In the analysis of unsolicited AEs in the 29-day post-vaccination period, percentages were similar between the two vaccine groups overall and by age group, and the most frequent unsolicited AEs assessed as related to vaccination (injection site pain, erythema, and headache) were the same in the group analyses. In the 6-month follow-up period, SAEs were reported by 14 participants in each group. None of the SAEs were considered related to vaccination and there were no study withdrawals due to an AE. Altogether, the data from this large pooled analysis are consistent with the documented safety profile of the licensed MenACWY-CRM vaccine [6, 7, 15]. Moreover, while the aim of this safety analysis was only to compare two presentations of the same vaccine, indirect comparisons show that, overall, the clinical tolerability and safety profile of the fully liquid MenACWY-CRM vaccine evaluated in the two phase 2b clinical studies also appears comparable with that reported for fully liquid presentations of other licensed MenACWY conjugated vaccines (including as carrier diphtheria toxoid or tetanus toxoid) [16, 17].

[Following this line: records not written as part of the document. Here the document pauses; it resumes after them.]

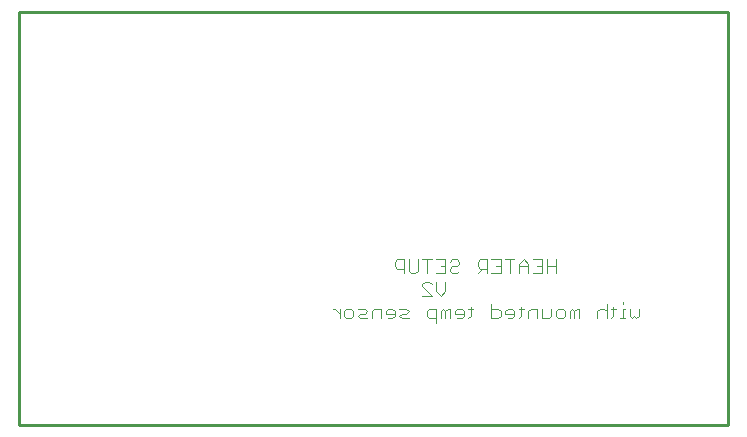
<source format=gbo>
G75*
%MOIN*%
%OFA0B0*%
%FSLAX25Y25*%
%IPPOS*%
%LPD*%
%AMOC8*
5,1,8,0,0,1.08239X$1,22.5*
%
%ADD10C,0.01000*%
%ADD11C,0.00400*%
D10*
X0003120Y0003962D02*
X0239341Y0003962D01*
X0239341Y0141757D01*
X0003120Y0141757D01*
X0003120Y0003962D01*
D11*
X0107560Y0042665D02*
X0108327Y0042665D01*
X0109862Y0041130D01*
X0109862Y0039595D02*
X0109862Y0042665D01*
X0111396Y0041897D02*
X0112164Y0042665D01*
X0113698Y0042665D01*
X0114465Y0041897D01*
X0114465Y0040363D01*
X0113698Y0039595D01*
X0112164Y0039595D01*
X0111396Y0040363D01*
X0111396Y0041897D01*
X0116000Y0042665D02*
X0118302Y0042665D01*
X0119069Y0041897D01*
X0118302Y0041130D01*
X0116767Y0041130D01*
X0116000Y0040363D01*
X0116767Y0039595D01*
X0119069Y0039595D01*
X0120604Y0039595D02*
X0120604Y0041897D01*
X0121371Y0042665D01*
X0123673Y0042665D01*
X0123673Y0039595D01*
X0125208Y0041130D02*
X0128277Y0041130D01*
X0128277Y0040363D02*
X0128277Y0041897D01*
X0127510Y0042665D01*
X0125975Y0042665D01*
X0125208Y0041897D01*
X0125208Y0041130D01*
X0125975Y0039595D02*
X0127510Y0039595D01*
X0128277Y0040363D01*
X0129812Y0040363D02*
X0130579Y0041130D01*
X0132114Y0041130D01*
X0132881Y0041897D01*
X0132114Y0042665D01*
X0129812Y0042665D01*
X0129812Y0040363D02*
X0130579Y0039595D01*
X0132881Y0039595D01*
X0139020Y0040363D02*
X0139020Y0041897D01*
X0139787Y0042665D01*
X0142089Y0042665D01*
X0142089Y0038061D01*
X0142089Y0039595D02*
X0139787Y0039595D01*
X0139020Y0040363D01*
X0143624Y0039595D02*
X0143624Y0041897D01*
X0144391Y0042665D01*
X0145158Y0041897D01*
X0145158Y0039595D01*
X0146693Y0039595D02*
X0146693Y0042665D01*
X0145926Y0042665D01*
X0145158Y0041897D01*
X0148228Y0041897D02*
X0148228Y0041130D01*
X0151297Y0041130D01*
X0151297Y0040363D02*
X0151297Y0041897D01*
X0150530Y0042665D01*
X0148995Y0042665D01*
X0148228Y0041897D01*
X0150530Y0039595D02*
X0151297Y0040363D01*
X0150530Y0039595D02*
X0148995Y0039595D01*
X0152832Y0039595D02*
X0153599Y0040363D01*
X0153599Y0043432D01*
X0154366Y0042665D02*
X0152832Y0042665D01*
X0160505Y0042665D02*
X0162807Y0042665D01*
X0163574Y0041897D01*
X0163574Y0040363D01*
X0162807Y0039595D01*
X0160505Y0039595D01*
X0160505Y0044199D01*
X0165109Y0041897D02*
X0165109Y0041130D01*
X0168178Y0041130D01*
X0168178Y0040363D02*
X0168178Y0041897D01*
X0167411Y0042665D01*
X0165876Y0042665D01*
X0165109Y0041897D01*
X0167411Y0039595D02*
X0168178Y0040363D01*
X0167411Y0039595D02*
X0165876Y0039595D01*
X0169713Y0039595D02*
X0170480Y0040363D01*
X0170480Y0043432D01*
X0171247Y0042665D02*
X0169713Y0042665D01*
X0172782Y0041897D02*
X0172782Y0039595D01*
X0175851Y0039595D02*
X0175851Y0042665D01*
X0173549Y0042665D01*
X0172782Y0041897D01*
X0177386Y0042665D02*
X0177386Y0039595D01*
X0179688Y0039595D01*
X0180455Y0040363D01*
X0180455Y0042665D01*
X0181990Y0041897D02*
X0181990Y0040363D01*
X0182757Y0039595D01*
X0184292Y0039595D01*
X0185059Y0040363D01*
X0185059Y0041897D01*
X0184292Y0042665D01*
X0182757Y0042665D01*
X0181990Y0041897D01*
X0186594Y0041897D02*
X0186594Y0039595D01*
X0188128Y0039595D02*
X0188128Y0041897D01*
X0187361Y0042665D01*
X0186594Y0041897D01*
X0188128Y0041897D02*
X0188896Y0042665D01*
X0189663Y0042665D01*
X0189663Y0039595D01*
X0195801Y0039595D02*
X0195801Y0041897D01*
X0196569Y0042665D01*
X0198103Y0042665D01*
X0198871Y0041897D01*
X0200405Y0042665D02*
X0201940Y0042665D01*
X0201173Y0043432D02*
X0201173Y0040363D01*
X0200405Y0039595D01*
X0198871Y0039595D02*
X0198871Y0044199D01*
X0204242Y0044199D02*
X0204242Y0044967D01*
X0204242Y0042665D02*
X0204242Y0039595D01*
X0205009Y0039595D02*
X0203475Y0039595D01*
X0206544Y0040363D02*
X0206544Y0042665D01*
X0205009Y0042665D02*
X0204242Y0042665D01*
X0206544Y0040363D02*
X0207311Y0039595D01*
X0208079Y0040363D01*
X0208846Y0039595D01*
X0209613Y0040363D01*
X0209613Y0042665D01*
X0181990Y0054595D02*
X0181990Y0059199D01*
X0178920Y0059199D02*
X0178920Y0054595D01*
X0177386Y0054595D02*
X0174316Y0054595D01*
X0172782Y0054595D02*
X0172782Y0057665D01*
X0171247Y0059199D01*
X0169713Y0057665D01*
X0169713Y0054595D01*
X0169713Y0056897D02*
X0172782Y0056897D01*
X0175851Y0056897D02*
X0177386Y0056897D01*
X0178920Y0056897D02*
X0181990Y0056897D01*
X0177386Y0059199D02*
X0177386Y0054595D01*
X0177386Y0059199D02*
X0174316Y0059199D01*
X0168178Y0059199D02*
X0165109Y0059199D01*
X0166643Y0059199D02*
X0166643Y0054595D01*
X0163574Y0054595D02*
X0160505Y0054595D01*
X0158970Y0054595D02*
X0158970Y0059199D01*
X0156668Y0059199D01*
X0155901Y0058432D01*
X0155901Y0056897D01*
X0156668Y0056130D01*
X0158970Y0056130D01*
X0157435Y0056130D02*
X0155901Y0054595D01*
X0162039Y0056897D02*
X0163574Y0056897D01*
X0163574Y0059199D02*
X0163574Y0054595D01*
X0163574Y0059199D02*
X0160505Y0059199D01*
X0149762Y0058432D02*
X0149762Y0057665D01*
X0148995Y0056897D01*
X0147460Y0056897D01*
X0146693Y0056130D01*
X0146693Y0055363D01*
X0147460Y0054595D01*
X0148995Y0054595D01*
X0149762Y0055363D01*
X0149762Y0058432D02*
X0148995Y0059199D01*
X0147460Y0059199D01*
X0146693Y0058432D01*
X0145158Y0059199D02*
X0145158Y0054595D01*
X0142089Y0054595D01*
X0143624Y0056897D02*
X0145158Y0056897D01*
X0145158Y0059199D02*
X0142089Y0059199D01*
X0140554Y0059199D02*
X0137485Y0059199D01*
X0135950Y0059199D02*
X0135950Y0055363D01*
X0135183Y0054595D01*
X0133648Y0054595D01*
X0132881Y0055363D01*
X0132881Y0059199D01*
X0131347Y0059199D02*
X0129045Y0059199D01*
X0128277Y0058432D01*
X0128277Y0056897D01*
X0129045Y0056130D01*
X0131347Y0056130D01*
X0131347Y0054595D02*
X0131347Y0059199D01*
X0139020Y0059199D02*
X0139020Y0054595D01*
X0139787Y0051699D02*
X0140554Y0050932D01*
X0139787Y0051699D02*
X0138252Y0051699D01*
X0137485Y0050932D01*
X0137485Y0050165D01*
X0140554Y0047095D01*
X0137485Y0047095D01*
X0142089Y0048630D02*
X0142089Y0051699D01*
X0142089Y0048630D02*
X0143624Y0047095D01*
X0145158Y0048630D01*
X0145158Y0051699D01*
M02*

</source>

Although interpretation of these results is descriptive in nature, a key strength is that the same safety monitoring procedures were used in the two phase 2b studies. We therefore consider this analysis of pooled data from 2,669 adolescents and adults who received fully liquid MenACWY-CRM or licensed MenACWY-CRM as providing a valuable overview of the clinical tolerability and safety profile of the new liquid MenACWY-CRM presentation in the participants evaluated.

5 Conclusions

The integrated safety analysis of two randomized, multicenter, controlled clinical studies shows the tolerability and safety profile of the single-vial fully liquid MenACWY-CRM presentation is comparable with that of the currently licensed MenACWY-CRM presentation, marketed since 2010. This, combined with its immunological non-inferiority to the licensed presentation, provides support for adopting the fully liquid MenACWY-CRM presentation, upon approval.